One hundred six-by-six inch works adorned the walls of the Virginia Weston Besse Gallery at Featherstone last Saturday evening. They ranged from acrylic paintings to pencil sketches, paper-thin photographs to three-dimensional multimedia works, splatter art to finely detailed sparrows, flowers and farms.

But between those differences they all had one thing in common: no signature. That’s because this was Featherstone’s first anonymous art auction, a fundraising idea the gallery co-opted from a whodunit auction in Jackson Hole, Wyo.

So how does it work?

Photographs by Bob Avakian were easy to spot and very popular. — Jeanna Shepard
  1. “We gave artists a six-by-six canvas and told them they could do whatever they want, as long as they didn’t sign,” Featherstone development director Posie Haeger said.

Featherstone employees then hung the anonymous pieces and viewers had the chance to bid on the ones they liked. When six people wrote their name beneath a particular work, Ms. Haeger would roll a die to determine which name—one through six—would walk away with the art. The selling price for every piece in the gallery was $100.

“It’s luck of the draw,” Ms. Haeger said. “We wanted to do something that was accessible for everyone.”

Artists who contributed works to the auction gained free admission, while others paid a $10 entrance fee. Bidders had to use a discerning eye to try and pick out works from their favorite painters and photographers, while being careful not to break their bank with too many bids. There was no limit to the number of times someone could win, as Randy Parker quickly discovered. He won two of the first five pieces he bid on.

“Their style really appealed to me,” he said of the pieces, both of which turned out to be painted by Anne Besse Shepherd. “I had no idea that they were by the same artist,” he added. “It was just a coincidence.”

Hellie Neumann checks out the artwork. — Jeanna Shepard

Other artists were easier to pick out.

“I can’t deceive anyone,” photographer Bob Avakian confessed. His seven nighttime photographs of classic Island haunts, such as The Galley in Menemsha or the Ferris wheel at the Agricultural Fair, flew off the gallery’s walls.

“I’m surprised,” Mr. Avakian said. “I was expecting to see seven of my photos hanging here tonight, but when I walked in 30 minutes late somebody came running up to me with a photo they’d won, and it was the only picture of mine I saw all evening.”

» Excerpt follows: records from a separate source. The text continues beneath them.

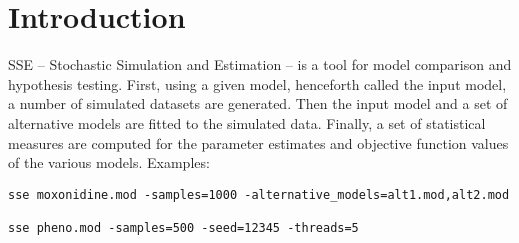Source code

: 



\maketitle


\section{Introduction}


SSE – Stochastic Simulation and Estimation – is a tool for model comparison and hypothesis testing. First, using a given model, henceforth called the input model, a number of simulated datasets are generated. Then the input model and a set of alternative models are fitted to the simulated data. Finally, a set of statistical measures are computed for the parameter estimates and objective function values of the various models. Examples:
\begin{verbatim}
sse moxonidine.mod -samples=1000 -alternative_models=alt1.mod,alt2.mod

sse pheno.mod -samples=500 -seed=12345 -threads=5
\end{verbatim}

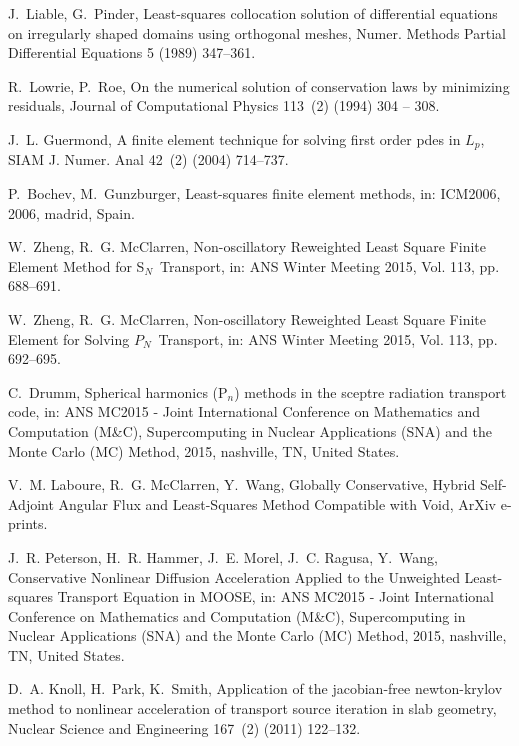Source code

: \documentclass[review]{elsarticle}
\begin{document}
\begin{thebibliography}{10}
	J.~Liable, G.~Pinder, Least-squares collocation solution of differential
	equations on irregularly shaped domains using orthogonal meshes, Numer.
	Methods Partial Differential Equations 5 (1989) 347--361.
	
	R.~Lowrie, P.~Roe, On the numerical solution of conservation laws by minimizing
	residuals, Journal of Computational Physics 113~(2) (1994) 304 -- 308.
	
	J.~L. Guermond, A finite element technique for solving first order pdes in
	${L}_p$, SIAM J. Numer. Anal 42~(2) (2004) 714--737.
	
	P.~Bochev, M.~Gunzburger, {Least-squares finite element methods}, in: ICM2006,
	2006, madrid, Spain.
	
	W.~Zheng, R.~G. McClarren, {Non-oscillatory Reweighted Least Square Finite
		Element Method for S$_N$\ Transport}, in: {ANS Winter Meeting 2015}, Vol.
	113, pp. 688--691.
	
	W.~Zheng, R.~G. McClarren, {Non-oscillatory Reweighted Least Square Finite
		Element for Solving $P_N$\ Transport}, in: {ANS Winter Meeting 2015}, Vol.
	113, pp. 692--695.
	
	C.~Drumm, Spherical harmonics ({P$_n$}) methods in the sceptre radiation
	transport code, in: ANS MC2015 - Joint International Conference on
	Mathematics and Computation (M\&C), Supercomputing in Nuclear Applications
	(SNA) and the Monte Carlo (MC) Method, 2015, nashville, TN, United States.
	
	V.~M. {Laboure}, R.~G. {McClarren}, Y.~{Wang}, {Globally Conservative, Hybrid
		Self-Adjoint Angular Flux and Least-Squares Method Compatible with Void},
	ArXiv e-prints\href {http://arxiv.org/abs/1605.05388}
	{}.
	
	J.~R. Peterson, H.~R. Hammer, J.~E. Morel, J.~C. Ragusa, Y.~Wang, {Conservative
		Nonlinear Diffusion Acceleration Applied to the Unweighted Least-squares
		Transport Equation in MOOSE}, in: ANS MC2015 - Joint International Conference
	on Mathematics and Computation (M\&C), Supercomputing in Nuclear Applications
	(SNA) and the Monte Carlo (MC) Method, 2015, nashville, TN, United States.
	
	D.~A. Knoll, H.~Park, K.~Smith, Application of the jacobian-free newton-krylov
	method to nonlinear acceleration of transport source iteration in slab
	geometry, Nuclear Science and Engineering 167~(2) (2011) 122--132.
	

\end{thebibliography}
\end{document}
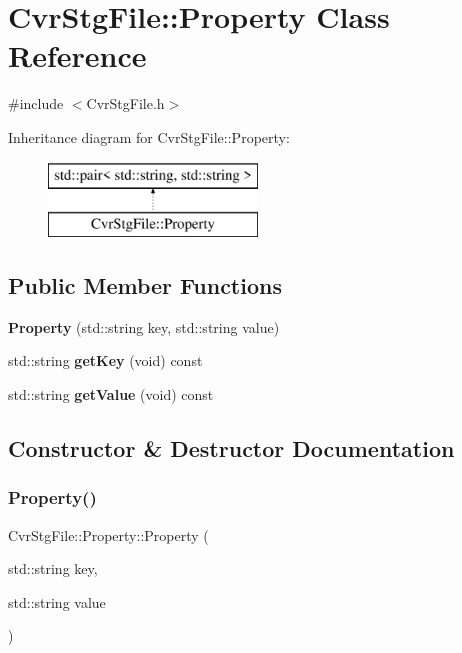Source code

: \section{Cvr\+Stg\+File\+:\+:Property Class Reference}
\label{classCvrStgFile_1_1Property}


{\ttfamily \#include $<$Cvr\+Stg\+File.\+h$>$}

Inheritance diagram for Cvr\+Stg\+File\+:\+:Property\+:\begin{figure}[H]
\begin{center}
\leavevmode
\includegraphics[height=2.000000cm]{classCvrStgFile_1_1Property}
\end{center}
\end{figure}
\subsection*{Public Member Functions}
\begin{DoxyCompactItemize}
\item 
\textbf{ Property} (std\+::string key, std\+::string value)
\item 
std\+::string \textbf{ get\+Key} (void) const
\item 
std\+::string \textbf{ get\+Value} (void) const
\end{DoxyCompactItemize}


\subsection{Constructor \& Destructor Documentation}
\mbox{\label{classCvrStgFile_1_1Property_a7c1f7709cb31dcef8d71a10dc194e861}} 
\subsubsection{Property()}
{\footnotesize\ttfamily Cvr\+Stg\+File\+::\+Property\+::\+Property (\begin{DoxyParamCaption}\item[{std\+::string}]{key,  }\item[{std\+::string}]{value }\end{DoxyParamCaption})\hspace{0.3cm}{\ttfamily [inline]}}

Most of the auction’s surprises came from the dice rolls. Louise Clough bid on a painting of a small shack in Menemsha that garnered quick interest among the viewers.

“It’s an amazing little painting, so detailed,” her husband Marston said. “Whatever it is, it’s got the mood.”

When the die-roll revealed a four (according to inside sources the most commonly rolled number of the night) Olga Church’s jubilation drowned out the Clough’s disappointment.

Kanta Lipsky takes home a prized new possession - all artwork cost $100. — Jeanna Shepard

“Oh my God, I won!” Ms. Church exclaimed. After she pulled out her wallet, excitement quickly gave way to panic. “I have to see if I can pay for it. I can’t remember how many I put my name on.”

Both Ms. Haeger and Featherstone director Ann Smith had their eyes on a textured, baby blue and gold painting with distinctive geometric figures. Island artist Donna Straw didn’t need to sign her name for everyone in the gallery to know it was hers.

“When I brought it in, both Posie and Ann said they wanted it, so I knew I’d make $100 for Featherstone,” Ms. Straw said. “It was a pay it forward piece for me.”

Along with Island mainstays, the show featured dozens of other artists who had never before had their work hung at Featherstone. In total, the gallery represented 70 different artists on Saturday.

“We were surprised with how many people contributed to this who we were not familiar with,” Ms. Haeger said. “It’s a nice option for people who may not feel totally comfortable entering their work in a normal show and a way to open our doors to a new community of artists.”

Ms. Straw agreed.

“This is a great fundraiser,” she said. “They should do it every year. It’s like picking chocolates from a box. Everybody loves chocolate.”